------ DATA PROVIDED

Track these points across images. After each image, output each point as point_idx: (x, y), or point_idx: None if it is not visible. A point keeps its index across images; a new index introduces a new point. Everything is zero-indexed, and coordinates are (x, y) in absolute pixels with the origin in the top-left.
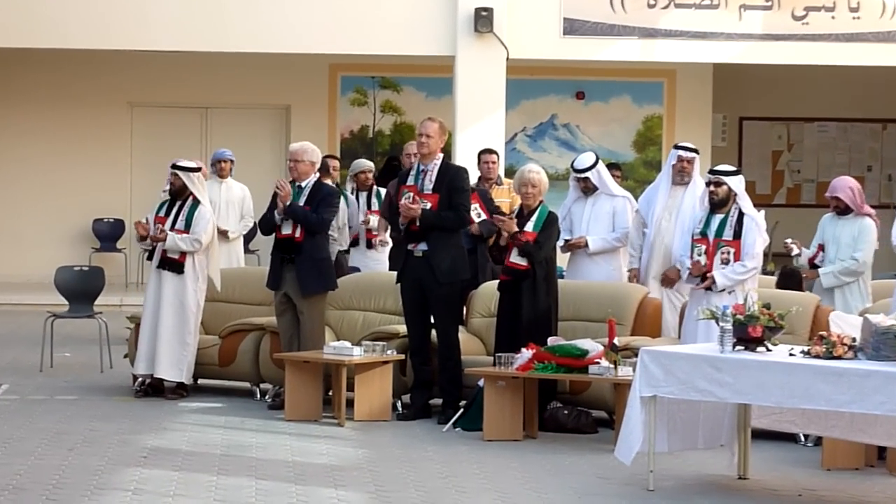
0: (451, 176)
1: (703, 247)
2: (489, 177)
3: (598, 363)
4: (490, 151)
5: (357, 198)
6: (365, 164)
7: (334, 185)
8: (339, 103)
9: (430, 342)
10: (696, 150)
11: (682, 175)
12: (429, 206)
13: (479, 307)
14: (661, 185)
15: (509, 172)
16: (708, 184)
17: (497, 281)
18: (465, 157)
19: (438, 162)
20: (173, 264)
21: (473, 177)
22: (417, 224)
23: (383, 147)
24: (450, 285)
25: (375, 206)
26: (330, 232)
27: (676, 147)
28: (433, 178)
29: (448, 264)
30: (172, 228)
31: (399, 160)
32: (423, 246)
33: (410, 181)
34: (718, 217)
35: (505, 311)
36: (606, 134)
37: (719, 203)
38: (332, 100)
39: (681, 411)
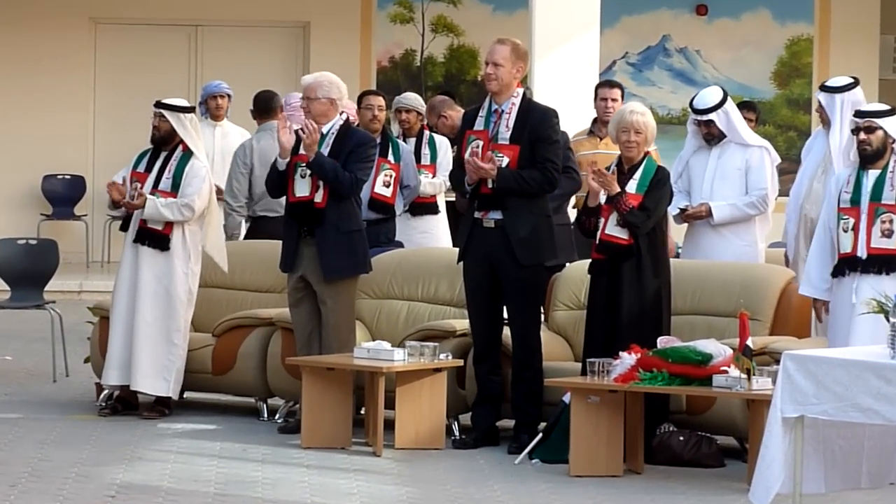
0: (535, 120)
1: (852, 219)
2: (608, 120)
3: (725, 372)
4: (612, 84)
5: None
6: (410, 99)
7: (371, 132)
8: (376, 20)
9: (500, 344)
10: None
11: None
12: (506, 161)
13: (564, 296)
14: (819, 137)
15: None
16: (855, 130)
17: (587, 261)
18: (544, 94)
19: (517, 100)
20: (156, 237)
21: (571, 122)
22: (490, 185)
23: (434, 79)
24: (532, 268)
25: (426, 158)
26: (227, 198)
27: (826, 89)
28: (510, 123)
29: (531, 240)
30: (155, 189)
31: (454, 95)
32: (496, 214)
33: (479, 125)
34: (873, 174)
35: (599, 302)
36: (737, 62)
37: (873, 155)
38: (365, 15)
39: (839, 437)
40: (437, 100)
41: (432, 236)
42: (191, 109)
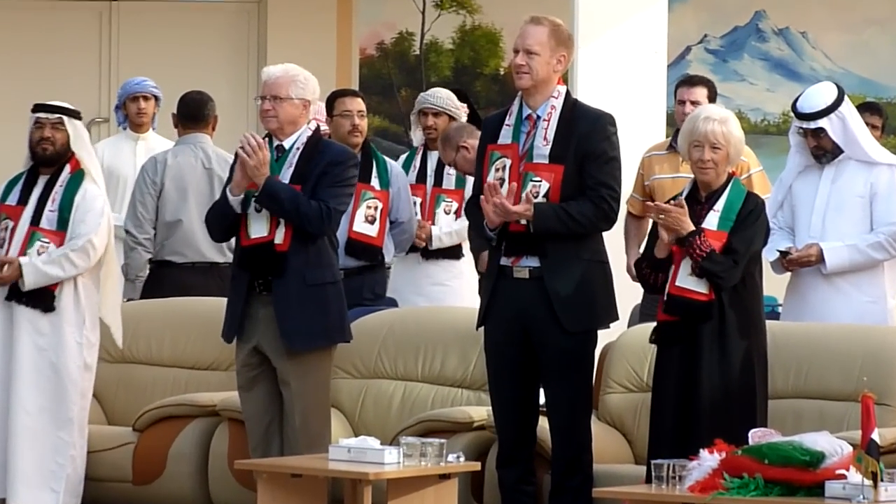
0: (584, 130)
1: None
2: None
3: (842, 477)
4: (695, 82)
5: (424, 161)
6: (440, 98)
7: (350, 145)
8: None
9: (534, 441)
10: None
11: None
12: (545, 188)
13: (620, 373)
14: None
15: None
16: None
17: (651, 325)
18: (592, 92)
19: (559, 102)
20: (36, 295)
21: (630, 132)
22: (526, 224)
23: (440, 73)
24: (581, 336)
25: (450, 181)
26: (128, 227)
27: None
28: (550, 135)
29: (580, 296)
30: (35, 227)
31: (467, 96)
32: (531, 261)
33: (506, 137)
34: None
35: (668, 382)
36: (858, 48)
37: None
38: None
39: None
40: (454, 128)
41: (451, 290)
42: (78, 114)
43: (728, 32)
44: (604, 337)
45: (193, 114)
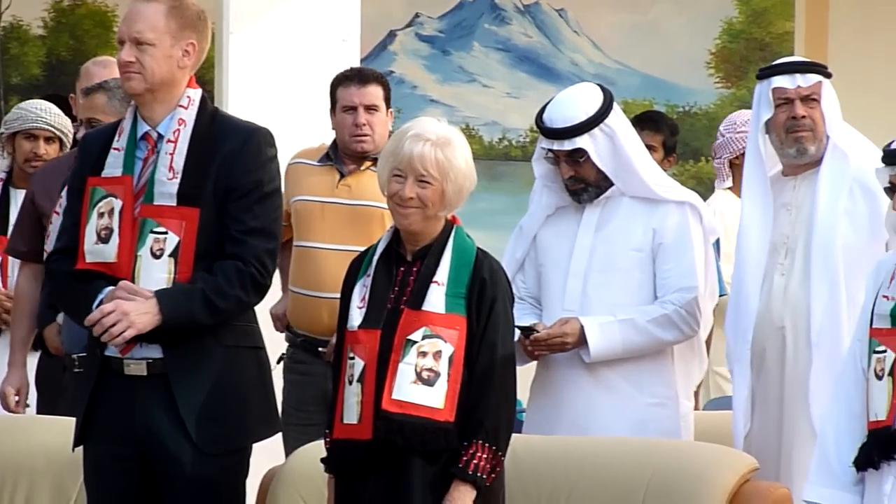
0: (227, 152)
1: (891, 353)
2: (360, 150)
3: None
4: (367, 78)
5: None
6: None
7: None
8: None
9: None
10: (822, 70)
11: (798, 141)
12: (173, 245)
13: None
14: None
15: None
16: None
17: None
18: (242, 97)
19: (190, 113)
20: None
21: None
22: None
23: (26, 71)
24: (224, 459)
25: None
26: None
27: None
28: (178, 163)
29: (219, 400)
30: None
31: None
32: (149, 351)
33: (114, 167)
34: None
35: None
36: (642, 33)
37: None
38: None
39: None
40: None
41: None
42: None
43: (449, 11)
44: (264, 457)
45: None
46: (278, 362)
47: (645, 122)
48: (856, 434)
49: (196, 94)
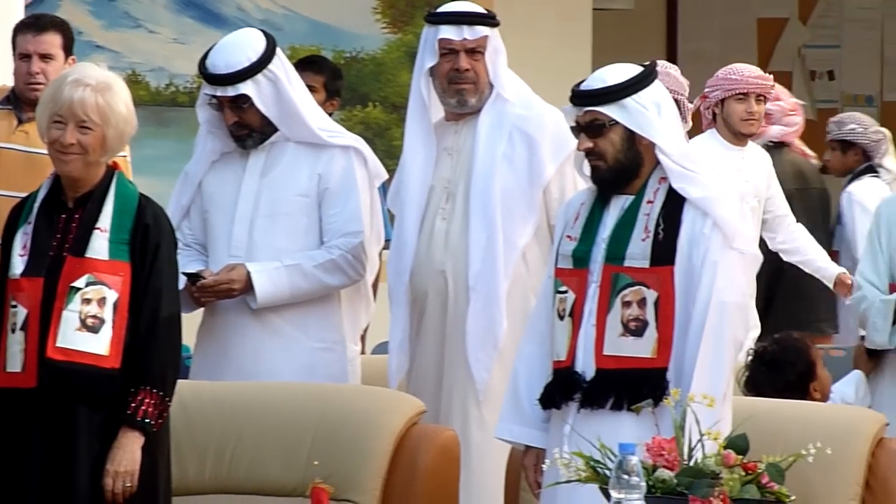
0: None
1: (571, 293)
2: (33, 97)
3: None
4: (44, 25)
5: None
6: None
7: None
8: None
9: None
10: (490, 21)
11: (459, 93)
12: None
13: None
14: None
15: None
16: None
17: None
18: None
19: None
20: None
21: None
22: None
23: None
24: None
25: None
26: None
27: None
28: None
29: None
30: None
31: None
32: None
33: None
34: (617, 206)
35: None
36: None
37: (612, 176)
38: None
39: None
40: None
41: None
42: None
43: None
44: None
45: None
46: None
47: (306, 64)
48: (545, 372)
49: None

------------

Write out all the entries again, word for word, and print no images.

§ RESPONSE:
Track these points across images. After each image, output each point as point_idx: (x, y), or point_idx: None if it is not visible. A point keeps its index across images; a new index introduces a new point. Everything is zero-indexed, and coordinates are (x, y) in absolute pixels with the origin in the top-left.
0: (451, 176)
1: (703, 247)
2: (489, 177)
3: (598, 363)
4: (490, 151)
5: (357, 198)
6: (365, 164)
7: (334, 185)
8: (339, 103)
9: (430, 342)
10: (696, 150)
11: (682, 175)
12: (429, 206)
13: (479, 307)
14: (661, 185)
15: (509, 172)
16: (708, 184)
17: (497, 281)
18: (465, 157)
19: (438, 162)
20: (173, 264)
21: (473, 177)
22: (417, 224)
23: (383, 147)
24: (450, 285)
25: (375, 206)
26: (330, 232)
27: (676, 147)
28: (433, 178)
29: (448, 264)
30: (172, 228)
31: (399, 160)
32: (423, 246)
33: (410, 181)
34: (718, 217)
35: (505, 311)
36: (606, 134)
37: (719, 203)
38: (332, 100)
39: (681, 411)
0: (535, 120)
1: (852, 219)
2: (608, 120)
3: (725, 372)
4: (612, 84)
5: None
6: (410, 99)
7: (371, 132)
8: (376, 20)
9: (500, 344)
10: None
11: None
12: (506, 161)
13: (564, 296)
14: (819, 137)
15: None
16: (855, 130)
17: (587, 261)
18: (544, 94)
19: (517, 100)
20: (156, 237)
21: (571, 122)
22: (490, 185)
23: (434, 79)
24: (532, 268)
25: (426, 158)
26: (227, 198)
27: (826, 89)
28: (510, 123)
29: (531, 240)
30: (155, 189)
31: (454, 95)
32: (496, 214)
33: (479, 125)
34: (873, 174)
35: (599, 302)
36: (737, 62)
37: (873, 155)
38: (365, 15)
39: (839, 437)
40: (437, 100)
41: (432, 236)
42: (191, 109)
0: (584, 130)
1: None
2: None
3: (842, 477)
4: (695, 82)
5: (424, 161)
6: (440, 98)
7: (350, 145)
8: None
9: (534, 441)
10: None
11: None
12: (545, 188)
13: (620, 373)
14: None
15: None
16: None
17: (651, 325)
18: (592, 92)
19: (559, 102)
20: (36, 295)
21: (630, 132)
22: (526, 224)
23: (440, 73)
24: (581, 336)
25: (450, 181)
26: (128, 227)
27: None
28: (550, 135)
29: (580, 296)
30: (35, 227)
31: (467, 96)
32: (531, 261)
33: (506, 137)
34: None
35: (668, 382)
36: (858, 48)
37: None
38: None
39: None
40: (454, 128)
41: (451, 290)
42: (78, 114)
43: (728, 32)
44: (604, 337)
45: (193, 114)
0: (227, 152)
1: (891, 353)
2: (360, 150)
3: None
4: (367, 78)
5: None
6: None
7: None
8: None
9: None
10: (822, 70)
11: (798, 141)
12: (173, 245)
13: None
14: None
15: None
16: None
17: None
18: (242, 97)
19: (190, 113)
20: None
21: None
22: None
23: (26, 71)
24: (224, 459)
25: None
26: None
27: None
28: (178, 163)
29: (219, 400)
30: None
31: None
32: (149, 351)
33: (114, 167)
34: None
35: None
36: (642, 33)
37: None
38: None
39: None
40: None
41: None
42: None
43: (449, 11)
44: (264, 457)
45: None
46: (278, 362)
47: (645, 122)
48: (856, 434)
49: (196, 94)
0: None
1: (571, 293)
2: (33, 97)
3: None
4: (44, 25)
5: None
6: None
7: None
8: None
9: None
10: (490, 21)
11: (459, 93)
12: None
13: None
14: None
15: None
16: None
17: None
18: None
19: None
20: None
21: None
22: None
23: None
24: None
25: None
26: None
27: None
28: None
29: None
30: None
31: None
32: None
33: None
34: (617, 206)
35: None
36: None
37: (612, 176)
38: None
39: None
40: None
41: None
42: None
43: None
44: None
45: None
46: None
47: (306, 64)
48: (545, 372)
49: None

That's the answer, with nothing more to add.